Washington, D.C. – Today, Congresswoman Elise Stefanik’s (R-NY-21) announced that her legislation – H.R. 2482, the Federal Perkins Loan Extension Act of 2017, picked up its 52nd cosponsor. The bipartisan legislation extends the Federal Perkins Loan Program for a period of two years. The Federal Perkins Loan Program is a popular and effective financial aid program currently utilized by over 500,000 students nationwide.

“Perkins Loans are an important resource for low income families in our district who are pursuing their higher education dreams,” said Congresswoman Stefanik. “I am pleased that this legislation continues to gain momentum, and I will continue to work with my colleagues to ensure this legislation gets brought up for a vote.”

Perkins Loan Background:

H.R.2482 - Federal Perkins Loan Program Extension Act of 2017

Absent Congressional action, the Perkins Loan program will expire at the end of September leaving around 500,000 students without access to important financial aid.

Perkins Loans borrowers are predominantly from lower income families and are often the first in their family to attend college. Unlike many other student loan programs, Perkins is administered directly by colleges and universities who originate the loans, counsel their students through repayment, and select contractors for servicing and collection.

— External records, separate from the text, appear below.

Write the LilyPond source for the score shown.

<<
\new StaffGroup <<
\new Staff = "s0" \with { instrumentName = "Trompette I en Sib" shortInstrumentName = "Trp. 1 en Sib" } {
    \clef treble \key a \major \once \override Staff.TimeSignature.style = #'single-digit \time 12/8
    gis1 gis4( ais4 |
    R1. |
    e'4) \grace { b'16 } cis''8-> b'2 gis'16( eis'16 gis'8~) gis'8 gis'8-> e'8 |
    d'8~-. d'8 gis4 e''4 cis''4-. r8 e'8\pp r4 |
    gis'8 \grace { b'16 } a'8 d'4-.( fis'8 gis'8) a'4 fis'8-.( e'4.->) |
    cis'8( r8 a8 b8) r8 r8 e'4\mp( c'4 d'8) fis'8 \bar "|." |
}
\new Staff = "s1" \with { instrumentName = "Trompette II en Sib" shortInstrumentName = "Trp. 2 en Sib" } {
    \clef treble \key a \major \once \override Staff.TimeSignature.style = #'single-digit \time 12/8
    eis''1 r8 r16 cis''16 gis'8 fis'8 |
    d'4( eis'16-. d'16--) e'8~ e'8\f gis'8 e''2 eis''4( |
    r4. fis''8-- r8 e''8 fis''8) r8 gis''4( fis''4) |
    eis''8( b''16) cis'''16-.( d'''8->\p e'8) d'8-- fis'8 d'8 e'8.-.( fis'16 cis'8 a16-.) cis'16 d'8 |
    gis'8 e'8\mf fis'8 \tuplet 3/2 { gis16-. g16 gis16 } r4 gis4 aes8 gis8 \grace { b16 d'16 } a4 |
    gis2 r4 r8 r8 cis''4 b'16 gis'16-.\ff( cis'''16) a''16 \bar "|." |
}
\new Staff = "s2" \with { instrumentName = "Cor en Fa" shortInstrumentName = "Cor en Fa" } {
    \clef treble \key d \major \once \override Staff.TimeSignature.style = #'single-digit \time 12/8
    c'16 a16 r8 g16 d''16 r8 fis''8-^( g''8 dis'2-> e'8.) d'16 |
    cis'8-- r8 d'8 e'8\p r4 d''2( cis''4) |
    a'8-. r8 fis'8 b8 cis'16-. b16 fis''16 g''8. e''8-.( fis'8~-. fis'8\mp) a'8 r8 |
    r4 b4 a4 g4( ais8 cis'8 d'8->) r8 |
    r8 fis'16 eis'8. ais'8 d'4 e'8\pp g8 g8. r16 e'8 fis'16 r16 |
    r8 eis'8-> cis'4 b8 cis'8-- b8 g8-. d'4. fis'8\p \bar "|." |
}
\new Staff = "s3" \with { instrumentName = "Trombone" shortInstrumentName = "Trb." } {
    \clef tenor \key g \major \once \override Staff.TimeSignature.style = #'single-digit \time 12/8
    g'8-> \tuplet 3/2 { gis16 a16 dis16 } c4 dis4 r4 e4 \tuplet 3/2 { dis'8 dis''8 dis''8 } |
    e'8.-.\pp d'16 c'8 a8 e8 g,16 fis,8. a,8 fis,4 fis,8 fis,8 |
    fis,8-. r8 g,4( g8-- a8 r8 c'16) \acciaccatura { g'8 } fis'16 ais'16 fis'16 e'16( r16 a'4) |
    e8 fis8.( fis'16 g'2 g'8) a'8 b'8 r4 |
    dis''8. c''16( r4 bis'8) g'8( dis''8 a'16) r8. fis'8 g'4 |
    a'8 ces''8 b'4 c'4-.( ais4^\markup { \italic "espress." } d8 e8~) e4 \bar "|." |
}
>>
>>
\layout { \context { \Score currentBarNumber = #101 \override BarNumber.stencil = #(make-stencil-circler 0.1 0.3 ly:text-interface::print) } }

Colleges and Universities tailor the program to best fit borrowers’ and institutions’ situations. Perkins is a risk-sharing program with institutions contributing one-third of their students’ awards. This “ownership interest” also contributes to the successful management of this vital program.

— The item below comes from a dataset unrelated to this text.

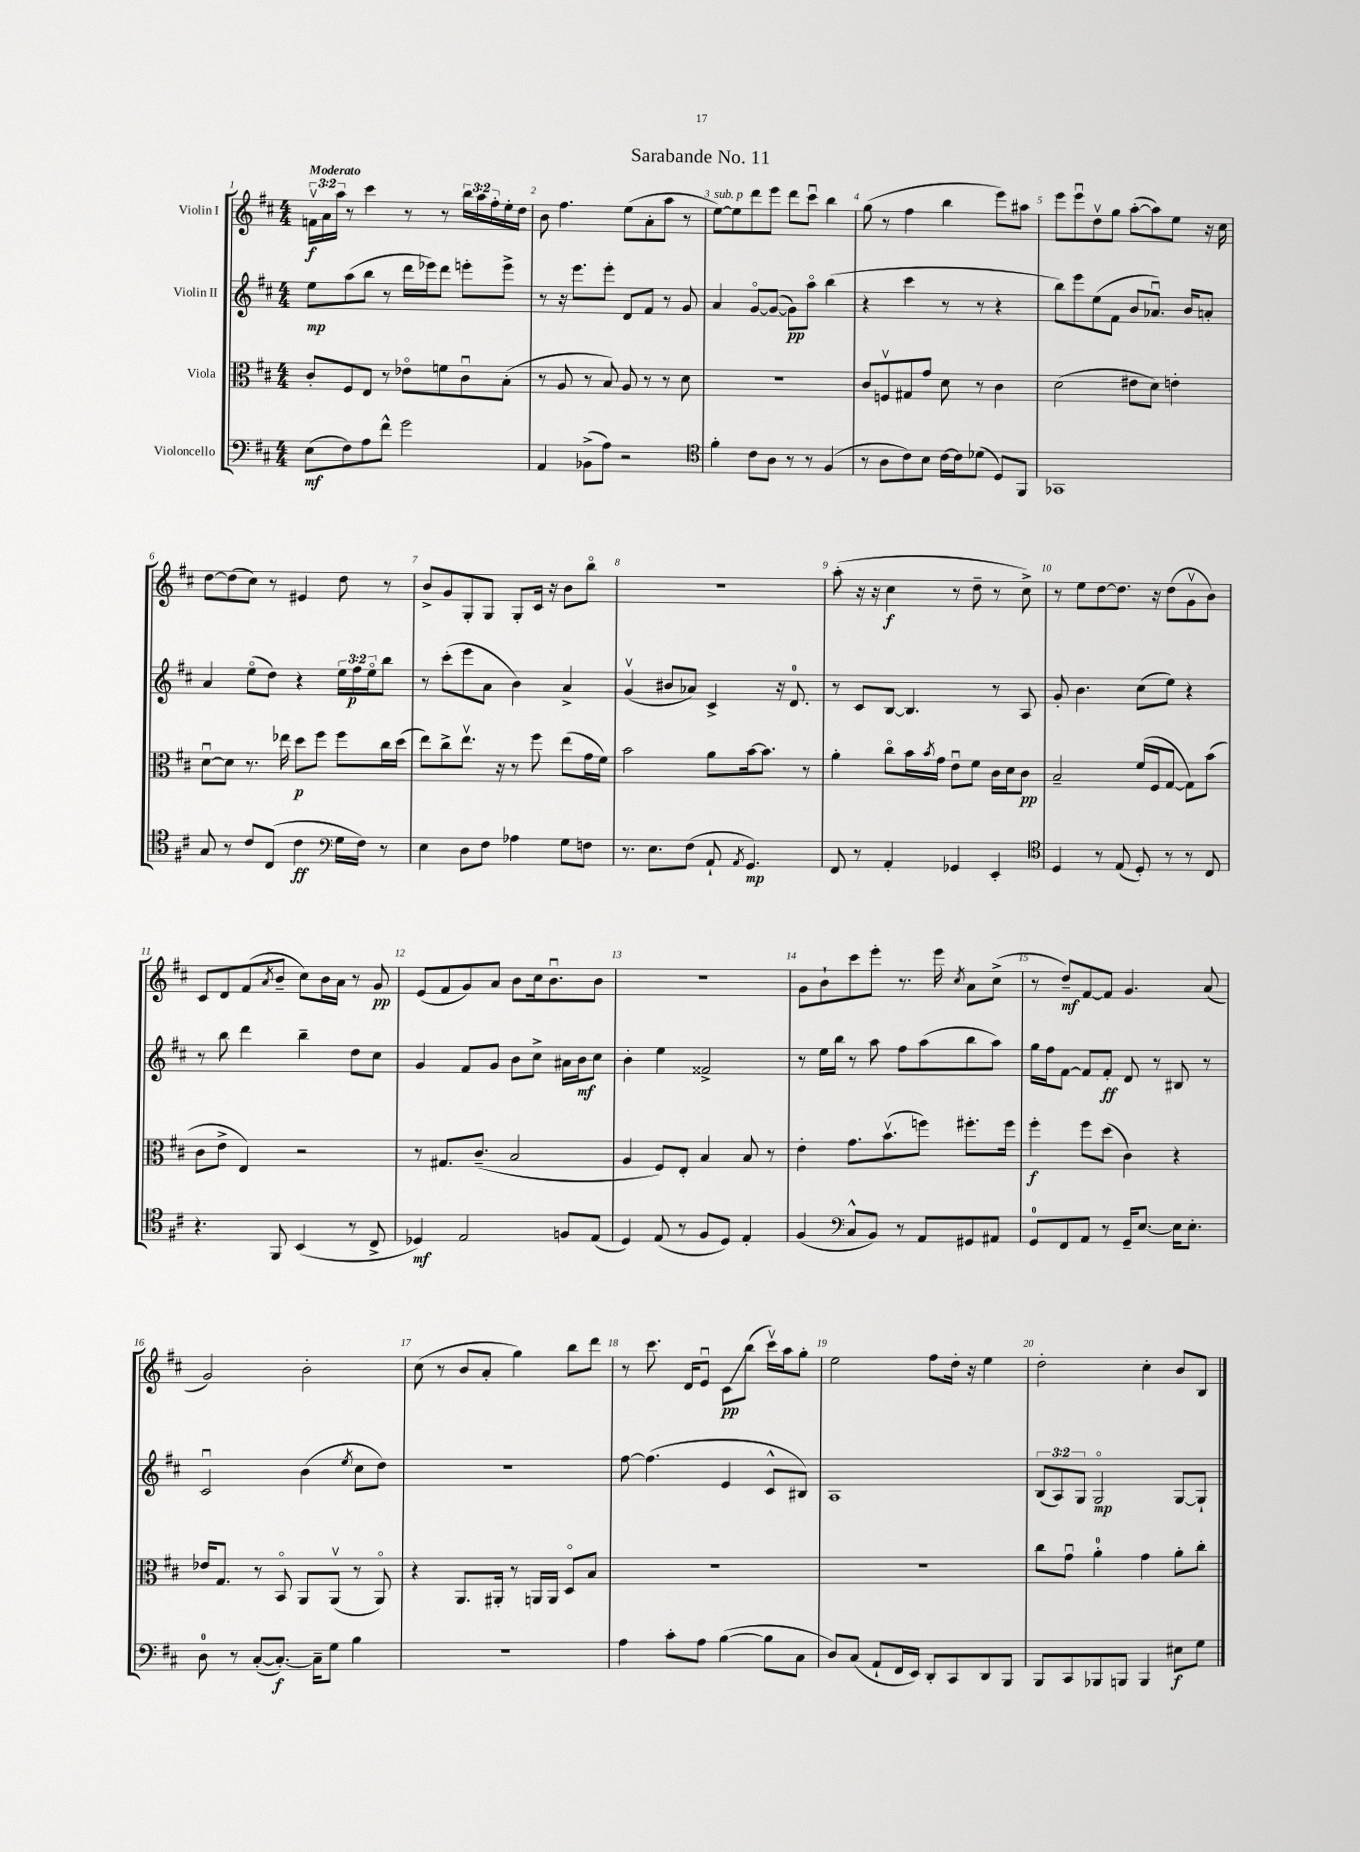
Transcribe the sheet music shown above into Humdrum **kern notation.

  • 67% of Perkins borrowers are dependent students, 34% of whom are from families with household incomes of less than $30,000.
  • 20% of Perkins borrowers are independent students, 70% of whom have personal incomes of less than $20,000.

The Perkins Loan program is scheduled to expire on September 30, 2017 if Congress does not act to reauthorize this program. If the Perkins Loan is eliminated, around 500,000 students across the country will not be able to access much-needed financial aid.